• _Task to complete_
Give the data below again exactly as written, but without the pictures.
· · · · · · ·
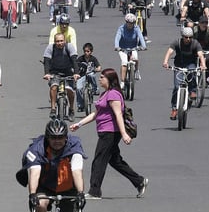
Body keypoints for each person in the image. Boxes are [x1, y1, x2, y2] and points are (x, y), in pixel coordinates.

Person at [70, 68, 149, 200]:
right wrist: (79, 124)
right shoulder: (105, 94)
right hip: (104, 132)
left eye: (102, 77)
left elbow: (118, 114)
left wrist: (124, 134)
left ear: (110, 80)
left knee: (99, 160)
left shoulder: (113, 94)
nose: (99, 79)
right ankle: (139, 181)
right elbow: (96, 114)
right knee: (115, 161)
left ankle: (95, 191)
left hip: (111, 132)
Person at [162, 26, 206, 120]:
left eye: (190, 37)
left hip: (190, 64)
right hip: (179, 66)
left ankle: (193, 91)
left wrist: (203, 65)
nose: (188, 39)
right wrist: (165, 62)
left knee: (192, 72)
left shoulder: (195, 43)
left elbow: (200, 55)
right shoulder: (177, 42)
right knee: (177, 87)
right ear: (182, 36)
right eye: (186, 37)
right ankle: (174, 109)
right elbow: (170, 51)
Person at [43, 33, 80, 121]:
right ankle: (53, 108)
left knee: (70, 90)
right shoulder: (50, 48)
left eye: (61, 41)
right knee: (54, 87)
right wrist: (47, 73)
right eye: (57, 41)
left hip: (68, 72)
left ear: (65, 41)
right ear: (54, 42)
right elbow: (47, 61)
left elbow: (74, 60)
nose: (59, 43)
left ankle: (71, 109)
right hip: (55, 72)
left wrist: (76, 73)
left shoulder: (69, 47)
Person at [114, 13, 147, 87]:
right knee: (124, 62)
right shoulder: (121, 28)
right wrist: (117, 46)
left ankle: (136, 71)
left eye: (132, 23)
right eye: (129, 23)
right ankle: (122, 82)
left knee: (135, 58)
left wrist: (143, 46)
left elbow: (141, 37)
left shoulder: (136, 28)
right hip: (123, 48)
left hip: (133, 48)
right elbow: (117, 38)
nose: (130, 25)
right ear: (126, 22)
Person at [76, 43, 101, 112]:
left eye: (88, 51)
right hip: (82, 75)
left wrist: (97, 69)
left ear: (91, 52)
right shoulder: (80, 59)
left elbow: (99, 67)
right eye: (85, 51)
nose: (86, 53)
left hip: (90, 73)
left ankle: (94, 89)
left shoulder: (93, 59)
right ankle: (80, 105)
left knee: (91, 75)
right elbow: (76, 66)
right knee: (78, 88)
· · · · · · ·
• _Solution to this problem_
Body keypoints for each person in the image. Boxes are [x1, y1, x2, y2] and points are (x, y), in pixel coordinates.

Person at [70, 68, 149, 200]:
right wrist: (79, 124)
right shoulder: (105, 94)
right hip: (104, 132)
left eye: (102, 77)
left elbow: (118, 114)
left wrist: (124, 134)
left ear: (110, 80)
left knee: (99, 160)
left shoulder: (113, 94)
nose: (99, 79)
right ankle: (139, 181)
right elbow: (96, 114)
right knee: (115, 161)
left ankle: (95, 191)
left hip: (111, 132)
Person at [162, 26, 206, 120]:
left eye: (190, 37)
left hip: (190, 64)
right hip: (179, 66)
left ankle: (193, 91)
left wrist: (203, 65)
nose: (188, 39)
right wrist: (165, 62)
left knee: (192, 72)
left shoulder: (195, 43)
left elbow: (200, 55)
right shoulder: (177, 42)
right knee: (177, 87)
right ear: (182, 36)
right eye: (186, 37)
right ankle: (174, 109)
right elbow: (170, 51)
Person at [43, 33, 80, 121]:
right ankle: (53, 108)
left knee: (70, 90)
right shoulder: (50, 48)
left eye: (61, 41)
right knee: (54, 87)
right wrist: (47, 73)
right eye: (57, 41)
left hip: (68, 72)
left ear: (65, 41)
right ear: (54, 42)
right elbow: (47, 61)
left elbow: (74, 60)
nose: (59, 43)
left ankle: (71, 109)
right hip: (55, 72)
left wrist: (76, 73)
left shoulder: (69, 47)
Person at [114, 13, 147, 87]:
right knee: (124, 62)
right shoulder: (121, 28)
right wrist: (117, 46)
left ankle: (136, 71)
left eye: (132, 23)
right eye: (129, 23)
right ankle: (122, 82)
left knee: (135, 58)
left wrist: (143, 46)
left elbow: (141, 37)
left shoulder: (136, 28)
right hip: (123, 48)
left hip: (133, 48)
right elbow: (117, 38)
nose: (130, 25)
right ear: (126, 22)
Person at [76, 43, 101, 112]:
left eye: (88, 51)
right hip: (82, 75)
left wrist: (97, 69)
left ear: (91, 52)
right shoulder: (80, 59)
left elbow: (99, 67)
right eye: (85, 51)
nose: (86, 53)
left hip: (90, 73)
left ankle: (94, 89)
left shoulder: (93, 59)
right ankle: (80, 105)
left knee: (91, 75)
right elbow: (76, 66)
right knee: (78, 88)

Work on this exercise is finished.